I'll state the theorem I am posing up front, and then explain why I think this theorem appears to be true. I am asking if anyone can prove it, or knows references to where it is proved. Please, forgive me if it is trivial, or if a counter example is trivial too.
If $\phi(s,z) : \mathbb{C}_{\Re(s)>0} \times \mathbb{C} \to \mathbb{C}$ is holomorphic in both variables, and $$\phi(s_0,\phi(s_1,z)) = \phi(s_0 + s_1,z)$$ then necessarily $\frac{\partial^2}{\partial z^2} \phi(s,z) = 0$, so that $$\phi(s,z) = e^{qs}(z-z_0) + z_0$$ for $q,z_0 \in \mathbb{C}$ or $$\phi(s,z) = z+cs$$ for $c \in \mathbb{C}$
I ask this question because
A) I've never encountered a counter example in an extensive study of semigroups.
B) I can prove on a whole bunch of occasions if $\phi(a,z) = f(z)$; for $\Re(a) > 0$, for specific $f$; implies $\phi(s,z)$ cannot exist.
Examples include $f = \sin,\cos,\exp,\exp(p(z)), p(\exp(z))$ where $p$ is an arbitrary polynomial. If $f$ has a super attracting fixed point, no such $\phi$ exists. If $f^{\circ n}$ has fixed points $f$ doesn't have, then no such $\phi$ exists. In all these cases, no such solution exists for the orbits of $f$ either. I'm wondering if this is a universal trait. That, in some sense, the theorem above can be a kind of Liouville theorem.
Let's say that $\phi$ satisfies $f$, if $\phi(a,z) = f(z)$ for some $\Re(a) > 0$. To highlight the similarity to Liouville's theorem, the original theorem can be restated as
If $f:\mathbb{C} \to \mathbb{C}$ and some semigroup $\phi$ satisfies $f$, then $f= mz+b$ for some $m,b \in \mathbb{C}$.

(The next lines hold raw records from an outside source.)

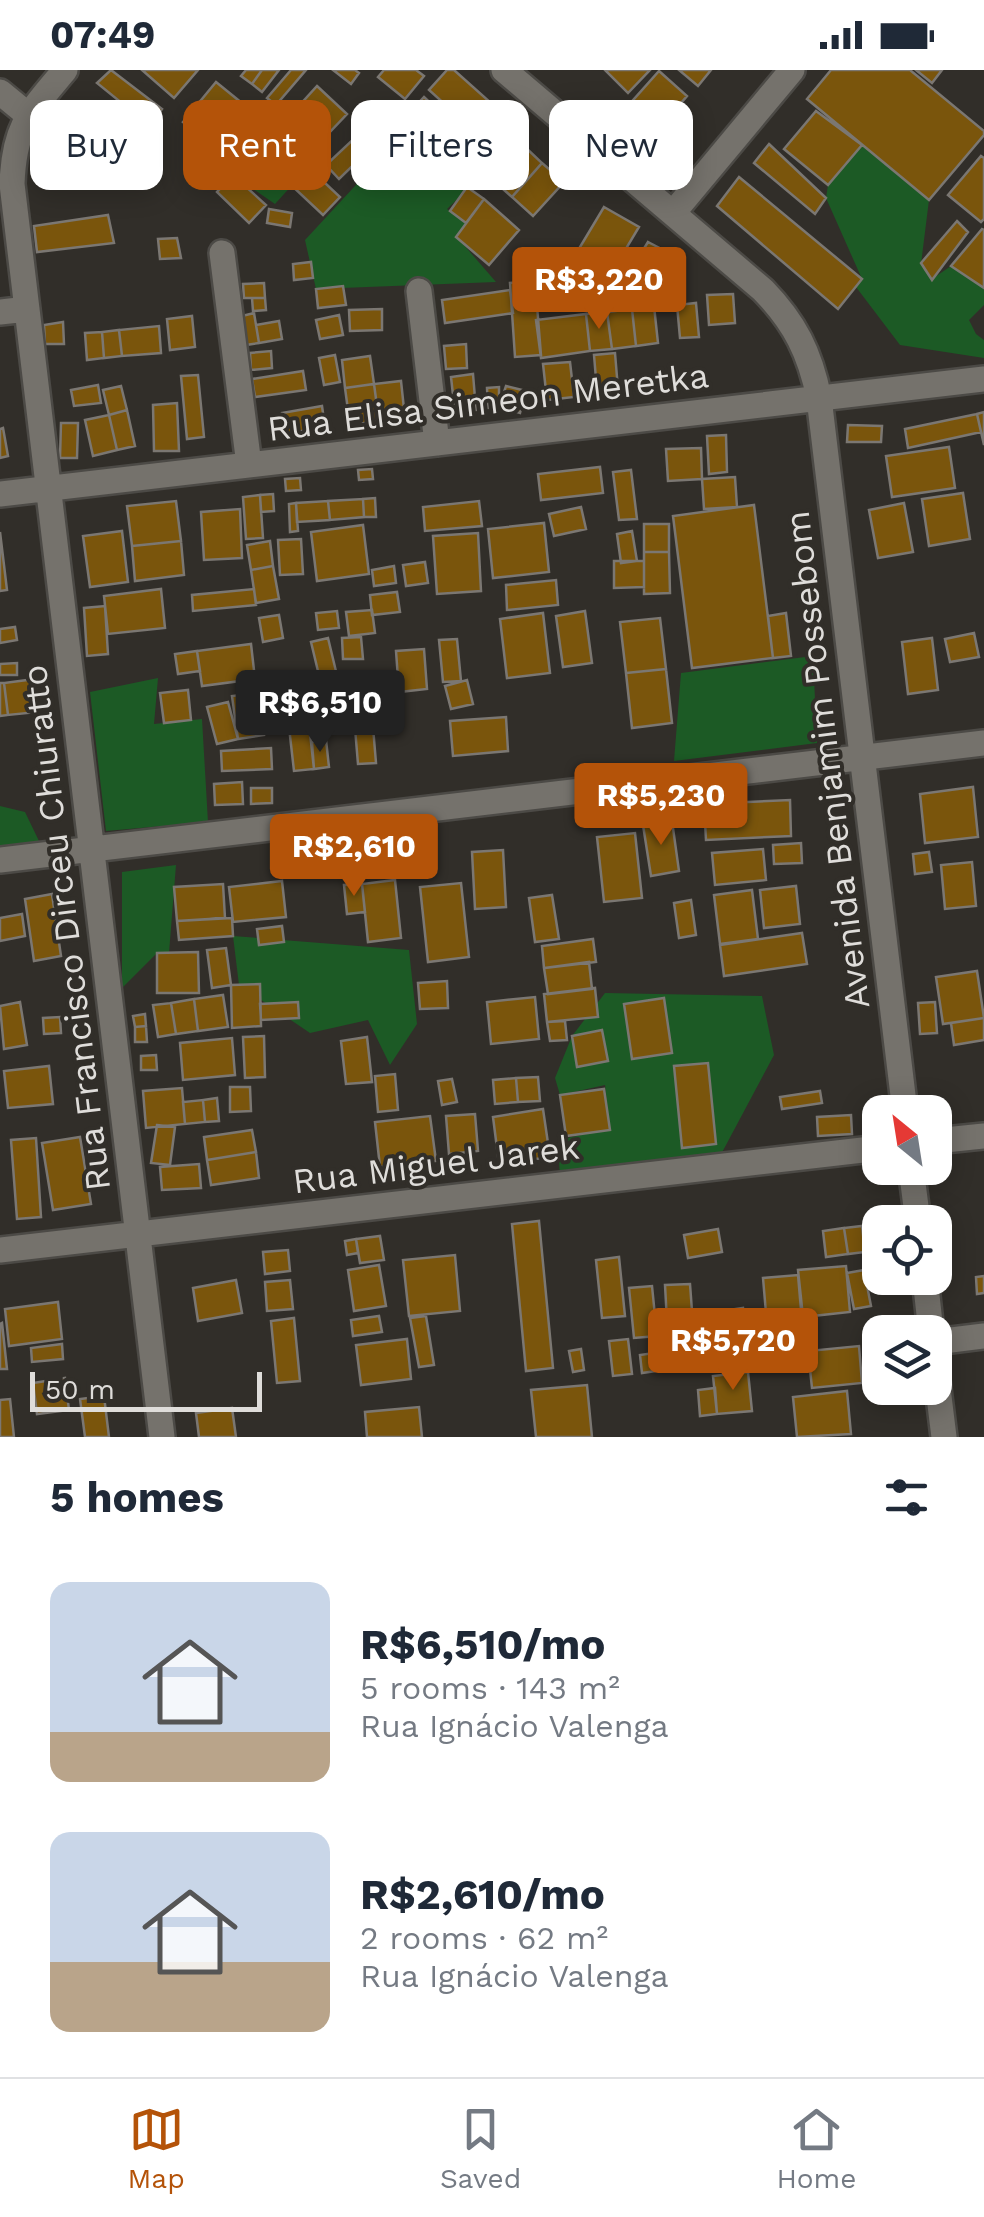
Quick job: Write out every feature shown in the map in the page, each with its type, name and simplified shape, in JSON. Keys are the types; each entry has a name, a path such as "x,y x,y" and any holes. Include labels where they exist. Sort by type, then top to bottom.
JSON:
{"street":[{"path":"0,92 28,115 65,70"},
{"name":"Avenida Benjamim Possebom","path":"504,70 784,312 802,338 812,363 903,1095"},
{"path":"673,214 792,70"},
{"name":"Rua Francisco Dirceu Chiuratto","path":"28,115 18,136 12,184 162,1437"},
{"path":"222,253 250,465"},
{"path":"418,291 437,443"},
{"path":"0,312 27,309"},
{"name":"Rua Elisa Simeon Meretka","path":"0,494 984,379"},
{"path":"0,860 984,743"},
{"path":"952,1140 984,1136"},
{"name":"Rua Miguel Jarek","path":"0,1250 862,1150"},
{"path":"952,1340 984,1336"},
{"path":"940,1405 944,1437"}],"green space":[{"path":"862,145 929,200 921,264 932,279 951,266 984,288 984,305 969,320 984,340 984,358 900,345 856,287 862,279 826,198 828,185"},
{"path":"255,190 288,190 275,204"},
{"path":"351,190 467,190 447,209 466,223 457,237 496,282 316,289 305,240"},
{"path":"813,656 817,743 674,761 681,673"},
{"path":"158,678 154,724 202,719 208,822 106,831 90,692"},
{"path":"0,806 25,812 39,841 0,848"},
{"path":"176,865 169,953 157,953 122,988 122,872"},
{"path":"233,936 409,950 417,1024 390,1065 368,1020 310,1033 239,985"},
{"path":"605,993 762,996 774,1055 718,1160 560,1181 558,1140 610,1129 605,1085 560,1095 555,1078 572,1036"}],"building":[{"path":"111,70 150,100 118,100 97,83"},
{"path":"142,70 198,70 174,98"},
{"path":"246,70 262,70 252,84 241,76"},
{"path":"262,70 279,70 262,92 252,84"},
{"path":"291,70 306,70 280,100 267,98"},
{"path":"333,70 355,70 359,73 351,84"},
{"path":"384,70 416,70 424,76 405,99 378,77"},
{"path":"447,70 454,70 488,100 440,100 429,90"},
{"path":"605,70 650,70 628,93"},
{"path":"679,70 711,70 698,86"},
{"path":"831,70 910,70 984,131 984,135 929,200 807,99"},
{"path":"916,70 942,70 932,83"},
{"path":"659,71 687,96 684,100 633,100"},
{"path":"216,82 238,100 201,100"},
{"path":"317,86 347,114 331,131 331,100 304,100"},
{"path":"816,111 862,145 828,185 784,149"},
{"path":"351,141 351,167 339,179 331,170 331,160"},
{"path":"769,144 826,198 815,214 754,163"},
{"path":"529,151 542,163 529,178"},
{"path":"981,156 984,219 981,222 948,195"},
{"path":"542,163 549,169 549,190 557,190 533,216 512,197 518,190 529,190 529,178"},
{"path":"739,177 862,279 838,309 717,206"},
{"path":"331,189 340,197 323,215 296,190"},
{"path":"250,190 266,205 249,223 217,192"},
{"path":"465,190 484,199 466,223 450,211"},
{"path":"484,199 519,230 489,265 456,237"},
{"path":"604,207 639,227 612,272 577,252"},
{"path":"269,209 292,213 290,227 267,223"},
{"path":"108,215 114,243 37,252 34,226"},
{"path":"957,221 968,232 932,280 921,263"},
{"path":"984,230 984,288 951,266"},
{"path":"177,238 181,258 160,259 158,239"},
{"path":"648,242 671,254 650,289 627,276"},
{"path":"311,262 313,278 294,280 293,264"},
{"path":"553,269 553,294 535,294 535,270"},
{"path":"535,281 541,355 515,357 510,283"},
{"path":"264,283 265,298 244,298 243,284"},
{"path":"343,286 346,305 318,308 316,289"},
{"path":"510,290 513,313 445,323 442,300"},
{"path":"733,294 735,323 709,325 707,295"},
{"path":"252,298 265,298 266,310 253,311"},
{"path":"696,303 699,337 680,338 677,305"},
{"path":"654,306 658,343 636,346 632,309"},
{"path":"382,309 382,330 350,331 349,310"},
{"path":"632,309 636,346 612,349 607,312"},
{"path":"607,312 612,349 590,351 586,314"},
{"path":"254,313 259,343 246,345 242,316"},
{"path":"586,314 590,351 541,358 536,320"},
{"path":"339,315 343,335 320,339 316,320"},
{"path":"192,316 195,347 170,350 167,319"},
{"path":"279,321 282,339 259,343 256,325"},
{"path":"63,322 64,344 45,344 44,325"},
{"path":"159,326 161,353 122,356 119,330"},
{"path":"119,330 122,356 104,358 102,332"},
{"path":"102,332 104,358 87,360 85,333"},
{"path":"466,344 467,368 446,369 444,346"},
{"path":"271,351 272,368 251,370 250,353"},
{"path":"615,353 618,389 597,391 594,355"},
{"path":"335,355 340,382 324,385 319,358"},
{"path":"370,356 374,384 345,388 342,360"},
{"path":"570,362 574,397 547,400 543,364"},
{"path":"303,371 306,390 255,397 252,379"},
{"path":"473,374 476,410 455,413 451,377"},
{"path":"198,375 204,437 187,439 181,376"},
{"path":"401,381 405,418 379,421 374,384"},
{"path":"374,384 379,421 350,425 345,388"},
{"path":"98,385 101,403 74,406 71,390"},
{"path":"121,386 127,410 109,415 103,390"},
{"path":"506,386 526,391 520,413 499,407"},
{"path":"499,387 499,407 488,408 487,388"},
{"path":"177,403 179,451 154,451 153,405"},
{"path":"322,406 325,427 285,434 282,413"},
{"path":"127,410 135,446 117,450 109,415"},
{"path":"984,412 984,445 977,414"},
{"path":"977,414 981,432 908,448 905,429"},
{"path":"109,415 117,450 93,456 85,420"},
{"path":"61,423 78,423 77,458 60,458"},
{"path":"848,425 882,426 881,442 847,442"},
{"path":"3,428 8,456 0,458 0,429"},
{"path":"726,435 727,472 709,474 707,436"},
{"path":"949,447 955,488 892,497 886,456"},
{"path":"701,448 702,479 668,481 666,449"},
{"path":"600,467 603,493 541,500 538,474"},
{"path":"372,469 373,479 359,480 358,470"},
{"path":"631,470 637,519 619,520 613,472"},
{"path":"735,477 737,507 704,509 702,479"},
{"path":"300,478 301,490 286,491 285,479"},
{"path":"963,493 970,539 929,546 922,499"},
{"path":"273,494 274,511 261,512 260,495"},
{"path":"260,495 263,538 246,539 243,497"},
{"path":"375,498 376,517 364,517 363,499"},
{"path":"363,499 364,517 330,520 328,501"},
{"path":"176,501 181,541 132,546 127,506"},
{"path":"328,501 330,520 297,522 296,503"},
{"path":"479,501 482,526 425,531 423,507"},
{"path":"296,503 298,531 290,532 289,504"},
{"path":"904,503 913,552 878,558 869,510"},
{"path":"754,505 773,658 692,668 673,516"},
{"path":"581,507 586,529 554,536 549,514"},
{"path":"240,509 242,558 204,560 201,512"},
{"path":"544,523 549,572 493,578 488,529"},
{"path":"644,524 669,524 669,552 644,552"},
{"path":"363,525 369,574 317,581 311,532"},
{"path":"122,531 128,582 90,587 83,536"},
{"path":"632,531 637,561 621,563 617,534"},
{"path":"0,532 7,590 0,591"},
{"path":"478,533 481,591 437,594 433,536"},
{"path":"301,539 303,574 280,575 278,540"},
{"path":"181,541 184,575 135,581 132,546"},
{"path":"270,541 273,566 251,570 247,545"},
{"path":"644,552 669,552 670,593 644,594"},
{"path":"614,561 644,561 644,587 614,588"},
{"path":"425,562 428,583 406,586 403,565"},
{"path":"273,566 279,599 256,603 251,570"},
{"path":"394,566 396,583 374,586 372,570"},
{"path":"556,580 558,605 507,610 506,585"},
{"path":"161,589 165,628 108,634 104,596"},
{"path":"254,589 256,605 193,611 192,595"},
{"path":"397,592 400,612 372,615 370,595"},
{"path":"105,606 108,654 87,656 84,608"},
{"path":"372,610 375,633 349,636 346,612"},
{"path":"337,611 339,628 318,630 316,613"},
{"path":"585,611 592,663 563,667 556,616"},
{"path":"543,613 550,673 507,678 500,619"},
{"path":"786,613 791,656 773,658 768,616"},
{"path":"279,615 283,638 263,642 259,618"},
{"path":"660,618 666,669 626,673 620,622"},
{"path":"15,627 17,640 0,643 0,629"},
{"path":"974,633 979,657 950,662 945,639"},
{"path":"361,637 363,659 343,659 342,638"},
{"path":"328,638 340,688 323,692 311,642"},
{"path":"932,638 938,690 908,694 902,642"},
{"path":"457,639 461,681 443,682 439,640"},
{"path":"251,644 255,679 202,686 197,651"},
{"path":"424,649 427,689 399,692 396,651"},
{"path":"197,651 200,671 178,674 175,654"},
{"path":"17,663 17,675 0,675 0,664"},
{"path":"666,669 672,723 632,728 626,673"},
{"path":"35,679 38,712 8,715 4,683"},
{"path":"467,680 473,704 451,709 445,686"},
{"path":"0,683 4,683 8,715 0,716"},
{"path":"188,690 191,720 164,723 160,693"},
{"path":"259,693 264,735 238,739 232,696"},
{"path":"370,700 373,727 342,729 340,703"},
{"path":"228,702 238,739 217,744 207,707"},
{"path":"506,717 508,751 453,756 450,721"},
{"path":"309,724 314,769 294,771 289,727"},
{"path":"373,727 376,763 358,764 355,728"},
{"path":"326,740 329,767 314,769 312,742"},
{"path":"271,748 272,769 222,771 221,751"},
{"path":"242,782 243,804 215,805 214,784"},
{"path":"973,787 978,837 925,843 920,794"},
{"path":"251,788 272,788 272,803 251,804"},
{"path":"790,800 791,836 706,840 704,804"},
{"path":"672,821 679,871 651,876 643,825"},
{"path":"635,833 642,898 604,902 597,837"},
{"path":"801,843 802,863 774,864 773,845"},
{"path":"763,849 766,880 715,885 712,853"},
{"path":"503,850 506,907 475,909 472,852"},
{"path":"929,852 932,872 915,874 913,854"},
{"path":"972,862 976,906 945,909 941,865"},
{"path":"395,880 401,938 368,942 362,884"},
{"path":"282,881 286,917 233,922 229,887"},
{"path":"461,883 469,957 428,962 420,887"},
{"path":"223,884 225,918 177,921 174,887"},
{"path":"362,884 365,912 347,914 344,885"},
{"path":"796,886 800,924 764,928 760,890"},
{"path":"752,890 758,939 720,944 714,895"},
{"path":"52,894 61,956 34,961 25,899"},
{"path":"552,895 559,939 535,942 529,898"},
{"path":"691,900 696,935 679,938 674,903"},
{"path":"22,914 25,936 0,941 0,918"},
{"path":"232,918 233,936 179,940 177,921"},
{"path":"282,926 284,942 259,945 257,929"},
{"path":"802,933 807,964 724,976 720,945"},
{"path":"593,939 596,962 544,968 542,946"},
{"path":"226,948 231,985 212,988 207,950"},
{"path":"198,952 199,993 157,993 157,953"},
{"path":"589,962 592,989 548,994 544,968"},
{"path":"977,971 984,1018 943,1024 936,977"},
{"path":"447,981 448,1008 420,1009 418,983"},
{"path":"260,984 261,1026 232,1028 231,985"},
{"path":"595,988 598,1017 547,1022 544,994"},
{"path":"223,995 228,1027 198,1031 194,999"},
{"path":"535,997 539,1039 491,1044 487,1002"},
{"path":"664,998 672,1053 632,1059 624,1004"},
{"path":"194,999 198,1031 176,1034 171,1003"},
{"path":"20,1002 27,1045 4,1049 0,1006"},
{"path":"298,1002 299,1018 261,1020 260,1004"},
{"path":"935,1002 937,1033 920,1034 918,1003"},
{"path":"171,1003 176,1034 158,1037 153,1005"},
{"path":"145,1014 146,1026 135,1027 133,1016"},
{"path":"60,1017 61,1033 44,1034 43,1018"},
{"path":"984,1018 984,1040 954,1045 951,1023"},
{"path":"565,1021 567,1040 550,1041 547,1022"},
{"path":"146,1026 147,1042 135,1042 135,1027"},
{"path":"602,1030 608,1061 577,1067 572,1036"},
{"path":"264,1036 265,1077 245,1078 243,1037"},
{"path":"367,1037 372,1082 346,1084 341,1041"},
{"path":"232,1038 235,1075 183,1080 180,1043"},
{"path":"156,1055 157,1070 141,1070 141,1056"},
{"path":"708,1063 716,1144 682,1148 674,1066"},
{"path":"49,1066 53,1104 8,1108 4,1071"},
{"path":"395,1074 398,1110 378,1112 375,1076"},
{"path":"538,1077 540,1101 518,1102 516,1078"},
{"path":"516,1078 518,1102 495,1104 493,1080"},
{"path":"452,1079 457,1102 442,1105 438,1081"},
{"path":"230,1087 250,1087 251,1111 230,1112"},
{"path":"182,1088 185,1124 146,1128 143,1091"},
{"path":"604,1089 610,1130 566,1136 560,1095"},
{"path":"820,1091 822,1103 782,1109 780,1097"},
{"path":"217,1098 219,1121 205,1122 203,1100"},
{"path":"203,1100 205,1122 185,1124 183,1102"},
{"path":"543,1109 550,1157 499,1164 493,1117"},
{"path":"475,1114 478,1151 449,1154 446,1116"},
{"path":"851,1115 852,1134 818,1136 817,1117"},
{"path":"430,1116 436,1161 380,1167 375,1122"},
{"path":"157,1125 175,1127 170,1165 151,1163"},
{"path":"252,1130 256,1152 207,1160 204,1137"},
{"path":"80,1137 91,1204 53,1210 42,1143"},
{"path":"36,1138 41,1217 17,1219 11,1140"},
{"path":"256,1152 259,1178 211,1185 207,1160"},
{"path":"199,1164 201,1188 162,1190 160,1167"},
{"path":"539,1221 553,1368 526,1371 512,1224"},
{"path":"862,1226 862,1252 848,1254 844,1228"},
{"path":"844,1228 848,1254 826,1257 823,1231"},
{"path":"718,1229 722,1252 688,1258 684,1235"},
{"path":"380,1236 384,1260 360,1263 356,1239"},
{"path":"356,1239 358,1253 347,1255 345,1241"},
{"path":"288,1250 290,1271 265,1274 263,1252"},
{"path":"455,1255 460,1311 409,1316 403,1260"},
{"path":"619,1257 625,1316 602,1318 596,1260"},
{"path":"379,1265 386,1306 354,1311 348,1270"},
{"path":"846,1266 850,1312 803,1317 798,1270"},
{"path":"862,1270 862,1295 869,1295 871,1306 854,1309 847,1273"},
{"path":"798,1275 801,1310 766,1313 763,1278"},
{"path":"984,1276 984,1293 977,1294 976,1277"},
{"path":"236,1280 242,1313 198,1321 193,1288"},
{"path":"290,1280 293,1309 267,1311 265,1282"},
{"path":"690,1284 694,1338 668,1340 665,1285"},
{"path":"652,1286 657,1336 634,1338 629,1288"},
{"path":"58,1302 62,1339 9,1346 5,1309"},
{"path":"743,1308 746,1339 718,1342 715,1312"},
{"path":"379,1316 382,1332 353,1336 351,1320"},
{"path":"426,1316 434,1365 419,1367 410,1318"},
{"path":"294,1318 300,1381 277,1383 271,1321"},
{"path":"2,1323 7,1369 0,1369"},
{"path":"407,1339 411,1379 361,1385 356,1345"},
{"path":"628,1339 632,1374 613,1376 609,1341"},
{"path":"62,1344 63,1359 32,1362 31,1348"},
{"path":"859,1346 862,1383 812,1388 808,1351"},
{"path":"695,1347 697,1365 642,1373 640,1355"},
{"path":"581,1349 584,1370 573,1372 569,1351"},
{"path":"748,1372 752,1411 717,1414 713,1376"},
{"path":"65,1378 69,1410 37,1414 33,1383"},
{"path":"587,1385 592,1437 536,1437 531,1390"},
{"path":"715,1388 717,1414 700,1416 698,1390"},
{"path":"847,1391 851,1434 797,1437 793,1397"},
{"path":"104,1396 109,1437 85,1437 80,1399"},
{"path":"10,1399 14,1437 0,1437 0,1400"},
{"path":"419,1407 422,1437 367,1437 365,1412"},
{"path":"232,1408 236,1437 199,1437 196,1413"}]}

Supposing the pair $f(\cdot)$ and $\phi(s,\cdot)$ don't have to map $\mathbb{C}$ to itself, that $\mathbb{C}$ is weakened to the unit disk $\mathbb{D}$, and $f(0) = 0$ with $|f'(0)| \neq 0,1$, then there always exists a $\phi$ satisfying $f$. It seems though, as soon as we lift from $\mathbb{D}$ (or any simply connected domain biholomorphic to $\mathbb{D}$) to $\mathbb{C}$ it fails.
I can show the result in a restricted form, which I also think is interesting
If $p:\mathbb{C} \to \mathbb{C}$ is a polynomial, and there exists a semigroup $\phi$ satisfying $p$ then $p(z) = mz+b$ for some $m,b \in \mathbb{C}$
My main avenue of approach for deriving a contradiction has been to consider the Weierstrass product. It follows that if $\phi(s_0,z_n) = z_n$ then $\phi(s,z_n) = z_n$, so $\phi$ has a countable list of fixed points invariant on our choice of $s$, allowing us to say
$$\phi(s,z) = z + e^{g(s,z)}\prod_{n=0}^{\infty}(1-\frac{z}{z_n})e^{-p_n(z/z_n)}$$
where $p_n(z) = \sum_{j=1}^n \frac{z^j}{j}$. I've been fiddling around with this as it seems like a smart idea. Since $\lim_{s\to 0}\phi(s,z) = z$, and we have a semigroup property, it seems reasonable to think we can show that for all $\epsilon >0$ there exists a $\delta > 0$ such that $|\phi(\delta,z)-z| < C_\delta e^{|z|^{\epsilon}}$ then by Hadamard
$$\sum_{n=0}^\infty \frac{1}{|z_n|} < \infty$$
which greatly reduces the candidates for $f$ that can be satisfied by some $\phi$—$f$'s fixed points have to be sufficiently spaced out, so to speak.
Overall, I'm lost on the general case, and seem to be only able to prove it in specific circumstances. I think it says something rather profound about multiplication and addition, that, for another reason, they are incredibly special. Help, comments, suggestions, edits, anything is welcome, thanks.